START Data

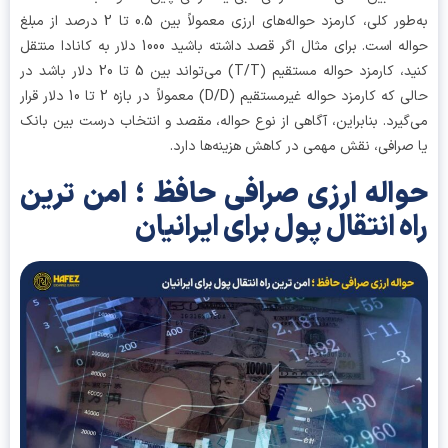
به‌طور کلی، کارمزد حواله‌های ارزی معمولاً بین 0.5 تا 2 درصد از مبلغ
حواله است. برای مثال اگر قصد داشته باشید 1000 دلار به کانادا منتقل
کنید، کارمزد حواله مستقیم (T/T) می‌تواند بین 5 تا 20 دلار باشد در
حالی که کارمزد حواله غیرمستقیم (D/D) معمولاً در بازه 2 تا 10 دلار قرار
گیرد. بنابراین، آگاهی از نوع حواله، مقصد و انتخاب درست بین بانک
صرافی، نقش مهمی در کاهش هزینه‌ها دارد.
اله ارزی صرافی حافظ ؛ امن ترین
ه انتقال پول برای ایرانیان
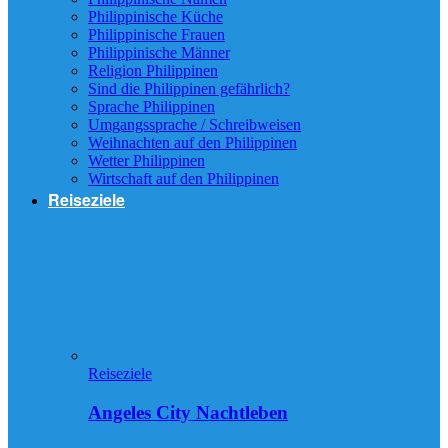
Philippinische Küche
Philippinische Frauen
Philippinische Männer
Religion Philippinen
Sind die Philippinen gefährlich?
Sprache Philippinen
Umgangssprache / Schreibweisen
Weihnachten auf den Philippinen
Wetter Philippinen
Wirtschaft auf den Philippinen
Reiseziele
Reiseziele
Angeles City Nachtleben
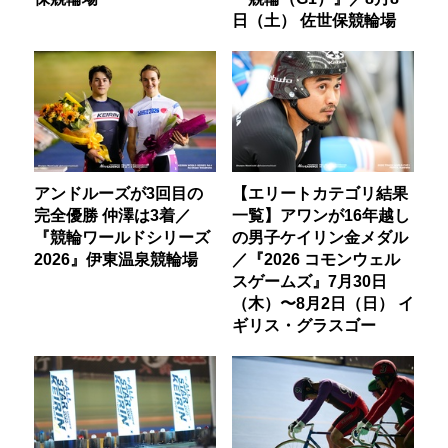
日（土） 佐世保競輪場
アンドルーズが3回目の
【エリートカテゴリ結果
完全優勝 仲澤は3着／
一覧】アワンが16年越し
『競輪ワールドシリーズ
の男子ケイリン金メダル
2026』伊東温泉競輪場
／『2026 コモンウェル
スゲームズ』7月30日
（木）〜8月2日（日） イ
ギリス・グラスゴー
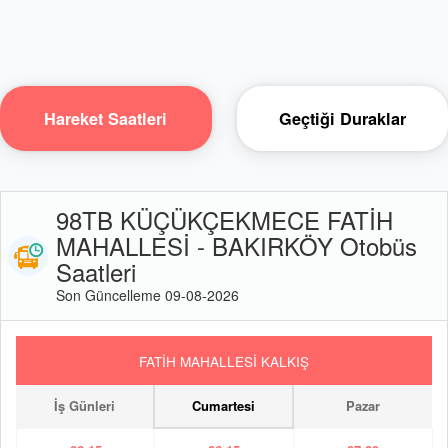
Hareket Saatleri
Geçtiği Duraklar
98TB KÜÇÜKÇEKMECE FATİH
MAHALLESİ - BAKIRKÖY Otobüs
Saatleri
Son Güncelleme 09-08-2026
FATİH MAHALLESİ KALKIŞ
İş Günleri
Cumartesi
Pazar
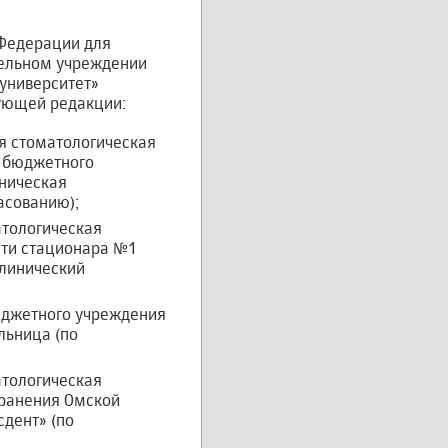
 Федерации для
тельном учреждении
университет»
дующей редакции:
я стоматологическая
е бюджетного
ническая
асованию);
атологическая
сти стационара №1
линический
юджетного учреждения
льница (по
атологическая
хранения Омской
дент» (по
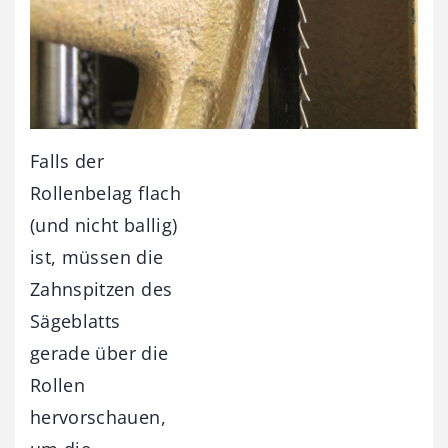
Falls der
Rollenbelag flach
(und nicht ballig)
ist, müssen die
Zahnspitzen des
Sägeblatts
gerade über die
Rollen
hervorschauen,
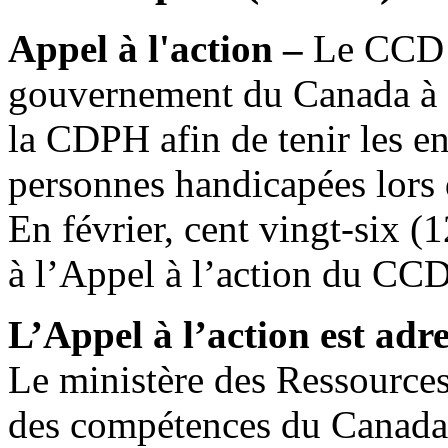
Appel à l'action –
Le CCD e
gouvernement du Canada à é
la CDPH afin de tenir les e
personnes handicapées lors d
En février, cent vingt-six (1
à l’Appel à l’action du C
L’Appel à l’action est adre
Le ministère des Ressourc
des compétences du Canada e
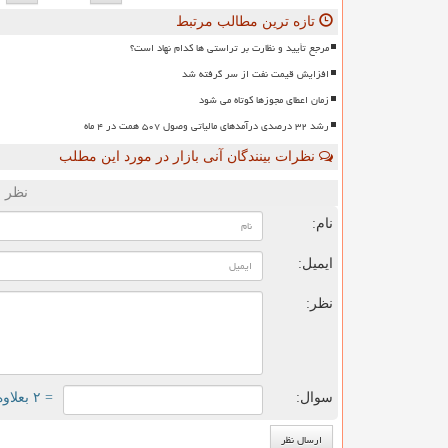
تازه ترین مطالب مرتبط
مرجع تأیید و نظارت بر تراستی ها کدام نهاد است؟
افزایش قیمت نفت از سر گرفته شد
زمان اعطای مجوزها کوتاه می شود
رشد ۳۲ درصدی درآمدهای مالیاتی وصول ۵۰۷ همت در ۴ ماه
نظرات بینندگان آنی بازار در مورد این مطلب
نظر ش
نام:
ایمیل:
نظر:
سوال:
= ۲ بعلاوه ۵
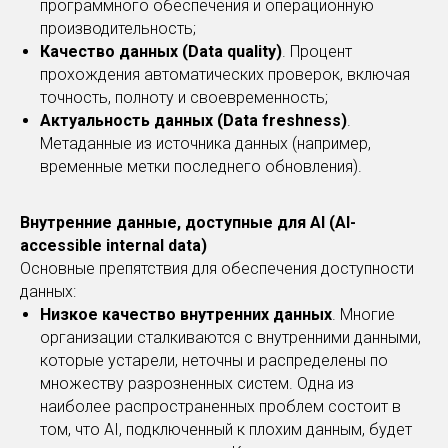
программного обеспечения и операционную
производительность;
Качество данных (Data quality)
. Процент
прохождения автоматических проверок, включая
точность, полноту и своевременность;
Актуальность данных (Data freshness)
.
Метаданные из источника данных (например,
временные метки последнего обновления).
Внутренние данные, доступные для AI (AI-
accessible internal data)
Основные препятствия для обеспечения доступности
данных:
Низкое качество внутренних данных
. Многие
организации сталкиваются с внутренними данными,
которые устарели, неточны и распределены по
множеству разрозненных систем. Одна из
наиболее распространенных проблем состоит в
том, что AI, подключенный к плохим данным, будет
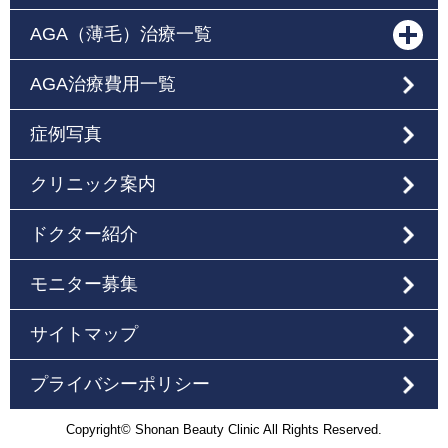
AGA（薄毛）治療一覧
AGA治療費用一覧
症例写真
クリニック案内
ドクター紹介
モニター募集
サイトマップ
プライバシーポリシー
Copyright© Shonan Beauty Clinic All Rights Reserved.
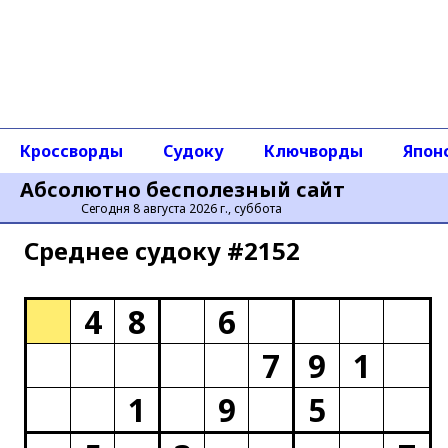
Кроссворды
Судоку
Ключворды
Япон
Абсолютно бесполезный сайт
Сегодня 8 августа 2026 г., суббота
Среднее cудоку #2152
4
8
6
7
9
1
1
9
5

END Data

What this task involves - From the first line of the entries down to the line with "صرافی، نقش مهمی در کاهش هزینه‌ها دارد.", print each line exactly; omit any picture.

Final answer -
به‌طور کلی، کارمزد حواله‌های ارزی معمولاً بین 0.5 تا 2 درصد از مبلغ
حواله است. برای مثال اگر قصد داشته باشید 1000 دلار به کانادا منتقل
کنید، کارمزد حواله مستقیم (T/T) می‌تواند بین 5 تا 20 دلار باشد در
حالی که کارمزد حواله غیرمستقیم (D/D) معمولاً در بازه 2 تا 10 دلار قرار
گیرد. بنابراین، آگاهی از نوع حواله، مقصد و انتخاب درست بین بانک
صرافی، نقش مهمی در کاهش هزینه‌ها دارد.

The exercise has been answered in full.